III. Constructions of Sexual Violence
In the previous works, at least the illusion of erotic intent is present in the various seduction or coercion scenarios. But coerced sexual activity shades easily into violence and rape, especially when patriarchal framings of women’s roles are assumed within the structure of the story. In Rickets’s Byrsa Basilica (1633) a spurned woman threatens to rape her (virginal) rival, not so much as revenge against the woman in question, but to destroy her value to the man who is the true target of her revenge. (How the rape would be carried out is not indicated, only the effect, that she would be “deflowered”.)

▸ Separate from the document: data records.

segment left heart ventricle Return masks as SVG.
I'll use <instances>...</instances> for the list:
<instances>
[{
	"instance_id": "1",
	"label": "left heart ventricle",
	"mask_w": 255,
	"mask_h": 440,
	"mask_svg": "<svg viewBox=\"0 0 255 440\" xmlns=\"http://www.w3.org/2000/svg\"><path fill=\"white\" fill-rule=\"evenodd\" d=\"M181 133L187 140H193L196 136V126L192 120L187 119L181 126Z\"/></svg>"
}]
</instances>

The implication of (intended) rape is clear in a scene in Shirley’s The Bird in a Cage (1633) in which the lascivious Donella feels aroused by the sleeping Eugenia such that she imagines the two as Jupiter and Danaë, fondling and kissing the sleeping woman, and prevented from having “played Jupiter indeed” by the intrusion of another character which causes Eugenia to wake. The use of the mythological framing makes it clear that consent didn’t enter into the matter.
More violent, but less clearly homoerotic, is the retelling of Jupiter’s rape of Calisto in Heywood’s The Golden Age (1609-11) in which Jupiter’s superficial disguise as a nymph allows for the portrayal of apparent same-sex sexual activity without ever concealing Jupiter’s actual masculinity.
These three plays, despite all involving the potential or realization of rape between apparently female characters, in fact use sexual violence in entirely different ways: as a means of revenge on a third party, as an act of self-centered gratification, and as misdirection for a heterosexual rape.
IV. Aggression versus Female Amity
The contrast between condemned and praiseworthy versions of female homoeroticism is made particularly clear when both a negatively portrayed sexual desire and a praiseworthy romantic friendship are contrasted within the same play. One example of this is The Female Rebellion (1657-59) which uses a mythological Amazonian setting to examine various relationships between women. The Amazon Queen Orithya is being plotted against by her generals, but supported by the loyal Nicostrate who infiltrates the rebels. The rebels believe (and are allowed to believe) that the bond between Nicostrate and Orithya is sexual, requiring Nicostrate to create a plausible reason for Orithya to have discarded her (and so turned Nicostrate against the queen), but in the end it is made clear that their love is pure, noble, and non-sexual. The villainous Amazon generals, however, are portrayed as openly erotic with each other. The spectator is left to draw the expected relationship between homoerotic desire and villainy, and the two chaste and noble Amazons are redeemed with marriages to Scythian men.
The juxtaposition of chaste and erotic female friendship is displayed within the same relationship in Davenant’s The Siege of Rhodes (1656-59). The chaste, submissive, and Christian Ianthe takes up her husband’s cause at the titular siege of Rhodes with the attacking Turkish sultan Solyman, winning his admiration. But this also wins her the jealousy of Solyman’s wife Roxolana, who is stayed from murdering Ianthe only by being swayed by desire for her. Roxolana represents the trope of the hyper-sexual, aggressive, exotic Other. The story runs through a number of sexualized “tests” of Ianthe’s virtue and submissiveness, demanded by Roxolana. The two eventually converge into friendship, but still a friendship signified by eroticized kisses “as a pledge of friendship”. As before, the contrasting judgment on erotic and non-erotic friendship is inherent in the association with positively and negatively framed character types.